Un corridoio di specchi introduce al
Luogo di raccoglimento, sottotitolo
multiconfessionale e laico: un cubo di specchi con la facciata rivolta verso l’interno -pensato nel 1966- a cui oggi, idealmente, si collegano i simboli delle religioni del mondo. Essenzialità quasi ascetica e tanta luce per evidenziare la Tavole della Legge ebraica, il Cristo, il Fiore di loto buddista, un tappeto islamico per pregare verso La Mecca. E un altare vuoto,
open space per una religiosità laica o per sottolineare l’incapacità di generare nuove fedi che portino effettivamente la salvezza?
L’infinito del mondo e il finito dell’uomo si ritrovano negli incroci d’acciaio de
Il Terzo Paradiso, percorso ludico per sperare in cambiamenti seri, perché le bocce d’alluminio che corrono su e giù nella pista dovrebbero ricongiungere il primo paradiso -il mondo naturale- con il secondo -artificiale e sterminatore dell’uomo- in questo terzo, concepito come un ventre gravido di una vivibilità sana, in cui pulsa anche una vena ecologista.
Un passo indietro nella produzione di Pistoletto si compie con la
Venere degli Stracci del 1967,
masterpiece che risalta nel vano d’altare della chiesa di Donnaregina vecchia (inglobata nel percorso del Madre).
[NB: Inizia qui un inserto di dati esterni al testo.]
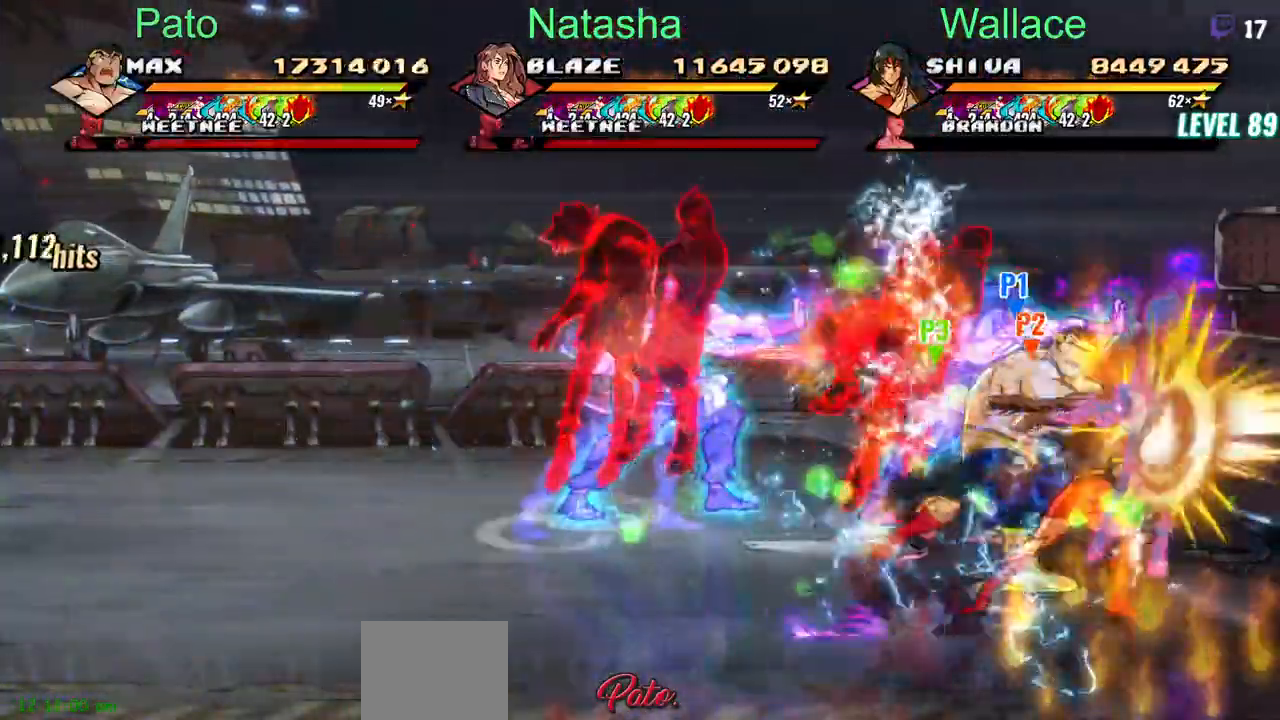
{"buttons": ["TRIANGLE", "DPAD_UP", "DPAD_LEFT"], "events": []}
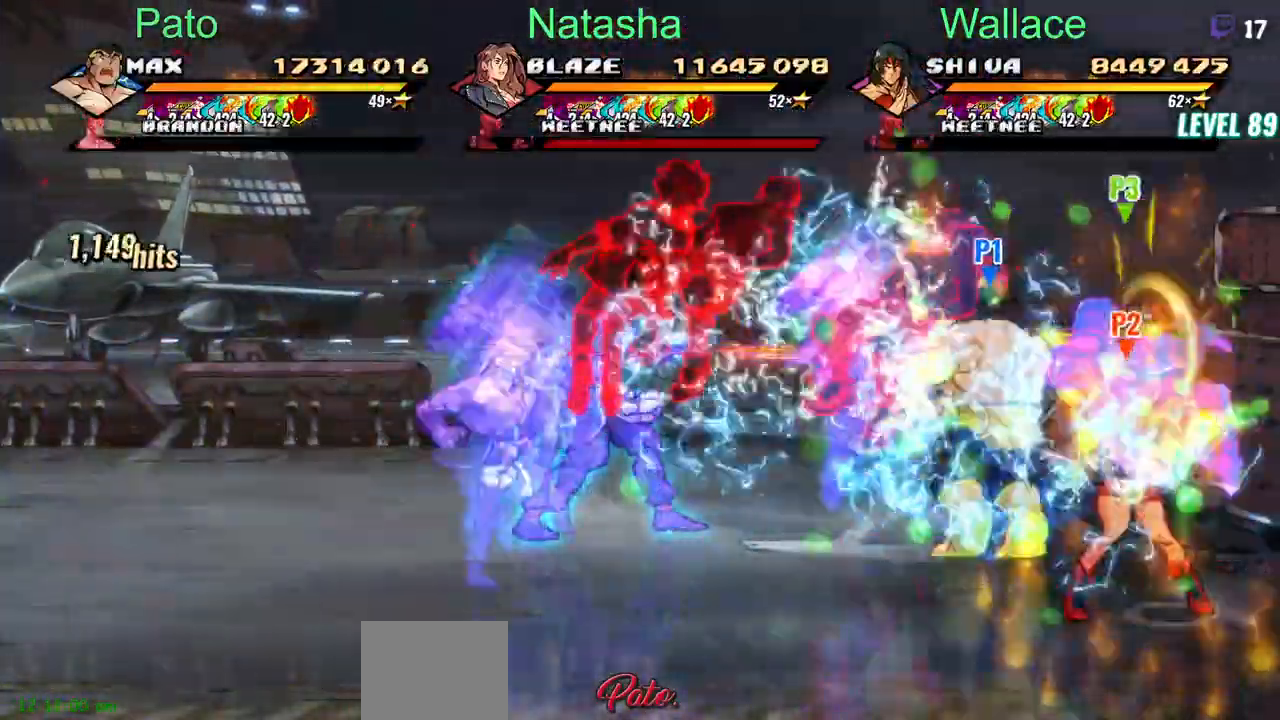
{"buttons": ["TRIANGLE", "DPAD_UP"], "events": [[483, "DPAD_LEFT", "up"]]}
Un urlo dell’Arte povera contro il sistema consumistico ed edonistico dell’epoca, che inevitabilmente si riattualizza nella sua lettura, se aggiungiamo al cumulo davanti alla Venere callipigia gli “stracci” che soffocano Napoli, i rifiuti inevitabilmente prodotti dalla città. Senza soluzioni al problema, non ci resta che contemplarlo.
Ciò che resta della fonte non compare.